Amphetamine Fact Card
- Stimulants, Desoxynorephedrine
- Synonyms for d-Amphetamine:
- Dextroamphetamine, Dexamphetamine
- Synonyms for l-Amphetamine:
- Levoamphetamine, Levamphetamine
- Synonyms for dl-Amphetamine:
- Amphetamine, Racemic Amphetamine
- Street Names:
- Speed, Uppers, Addies (Adderall), Dexies (Dexedrine)
What is amphetamine?
Amphetamine, commonly referred to as speed, is a potent CNS stimulant and anorectic. Amphetamine is prescribed for treating ADHD, narcolepsy, and obesity, most notably under the brand names Adderall and Dexedrine. Amphetamine is highly addictive and is commonly abused for its euphoric effects and its ability to delay sleep — in addition to its ability to curb the appetite.
Amphetamine is found in both prescription and illicitly manufactured forms. Prescription amphetamine is typically found in the form of oral tablets and capsules, in a variety of shapes and colors — indicated for the treament of ADHD, narcolepsy, and obesity. Prescription amphetamine can contain d-amphetamine (Dexedrine), dl-amphetamine (Adzenys, Dyanavel, Evekeo), or a combination of amphetamine salts (Adderall, Mydayis).
Illicit street amphetamine is typically found in the form of a white to yellow powder, which is consumed by snorting, smoking, or injecting after liquefying. Illicit amphetamine can contain many combinations of amphetamine salts, but is usually dl-amphetamine (racemic amphetamine). 
What are d-amphetamine, l-amphetamine, and dl-amphetamine?
The amphetamine molecule exists in two basic forms, known as enantiomers (or isomers). They can be viewed simply as the right-handed and left-handed versions of the amphetamine molecule: the d- (or dextro-) form and the l- (or levo-) form — d-amphetamine and l-amphetamine, respectively.
dl-Amphetamine is a combination of equal amounts of d-amphetamine and l-amphetamine. dl-Amphetamine is also known as racemic amphetamine and is frequently referred to simply as amphetamine.

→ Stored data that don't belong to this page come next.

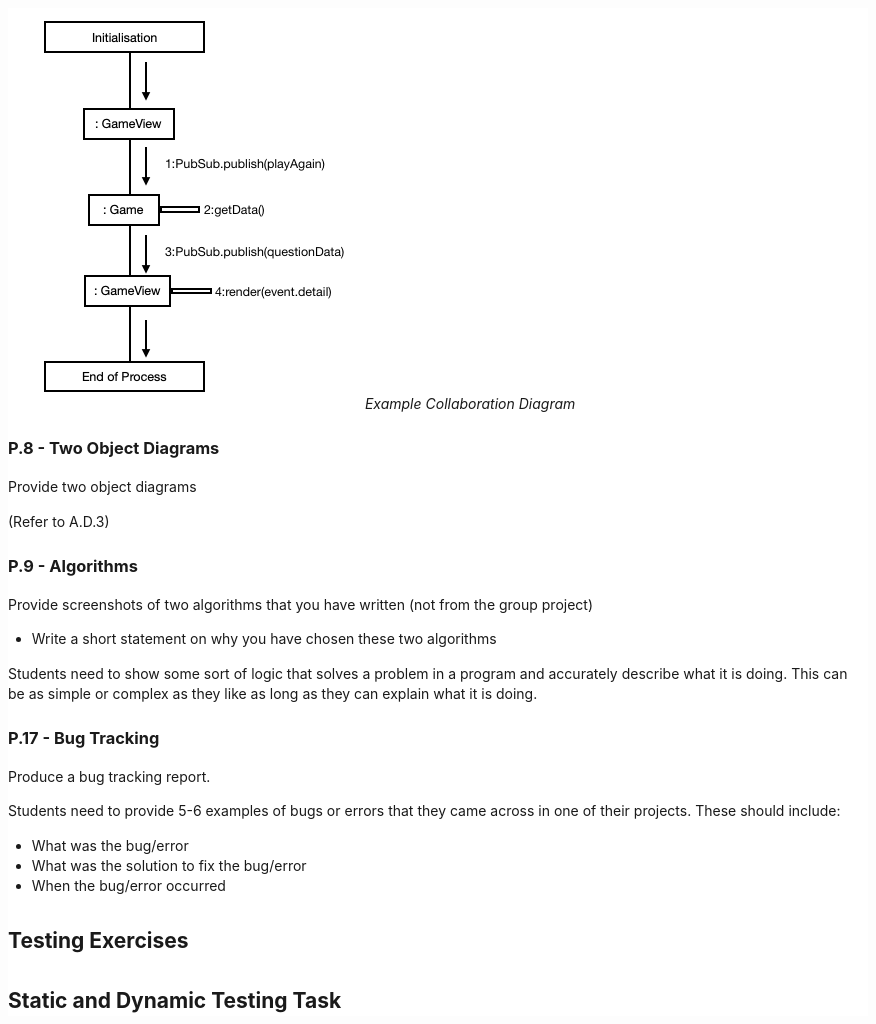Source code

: ![Collaboration Diagram](Images/CollaborationDiagram.png)
*Example Collaboration Diagram*


### P.8 - Two Object Diagrams

Provide two object diagrams

(Refer to A.D.3)

### P.9 - Algorithms

Provide screenshots of two algorithms that you have written (not from the group project)
- Write a short statement on why you have chosen these two algorithms

Students need to show some sort of logic that solves a problem in a program and accurately describe what it is doing. This can be as simple or complex as they like as long as they can explain what it is doing.

### P.17 - Bug Tracking 

Produce a bug tracking report. 

Students need to provide 5-6 examples of bugs or errors that they came across in one of their projects. These should include: 

- What was the bug/error
- What was the solution to fix the bug/error
- When the bug/error occurred


## Testing Exercises

## Static and Dynamic Testing Task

What are mixed amphetamine salts?
Mixed amphetamine salts are a combination of amphetamine salts, most notably found in the Adderall brand. This is a 50/50 combination of d-amphetamine salts and dl-amphetamine salts, resulting in a 3:1 ratio of d-amphetamine to l-amphetamine. Generic equivalents to Adderall are available, in addition to the Mydayis brand.
The diversion of amphetamine prescriptions to illicit users is a major concern in the United States. Most demographics are affected, but the problem is especially prominent on college campuses. In a study published in the Journal of Clinical Psychiatry, prescribed ADHD medications were diverted at an estimated rate of 61.7%, at a large public university in the mid-Atlantic region of the US. 
The consumption of amphetamines is convenient for users due to their wide availability in oral tablet and capsule forms. However, some amphetamine addicts, or those wishing to stretch their supply, will turn to other means of consumption. In attempt to maximize its effects or speed of onset, such users might crush the tablets into a powder form and consume the product by snorting, smoking, or injecting after liquefying.
Adderall Use and Abuse
The Adderall brand of mixed amphetamine salts is commonly prescribed to children and adolescents for the treatment of ADHD. The Mydayis brand of mixed amphetamine salts was introduced in 2017 and is marketed for treating ADHD in patients 13 years and older — not intended for children 12 years and younger.
Adderall use and abuse is common on college campuses, sought after for its CNS stimulant effects. In these settings, it is commonly misused in order to prolong study hours and for general recreational purposes. Adderall misuse is also common in amateur and professional athletic circles, where amphetamines are classified as banned performance-enhancing drugs (PEDs) when used outside of a valid medical context.
Urine Testing for Amphetamine
Amphetamine urine tests target d-amphetamine, with possible cross-reactivity for l-amphetamine and dl-amphetamine. d-Amphetamine is prominent in the urine of those ingesting d-amphetamine, dl-amphetamine (racemic amphetamine), or mixed amphetamine salts.  l-Amphetamine is prominent in the urine of those ingesting l-amphetamine, dl-amphetamine (racemic amphetamine), or mixed amphetamine salts. 
In a study published in the Journal of Analytical Toxicology, volunteers received doses of d-amphetamine and subsequently submitted to urinalysis screening. A range of 27–53% of provided doses was recovered in the urine as unchanged parent drug. 
In another study published in the Journal of Analytical Toxicology, volunteers received doses of Adderall (mixed amphetamine salts) and subsequently submitted to urinalysis screening. Significant concentrations of total amphetamine were recovered in the urine, comprised of approximately 75% d-amphetamine and 25% l-amphetamine.  This matches the 3:1 ratio of d-amphetamine to l-amphetamine present in Adderall and similar mixed amphetamine salts.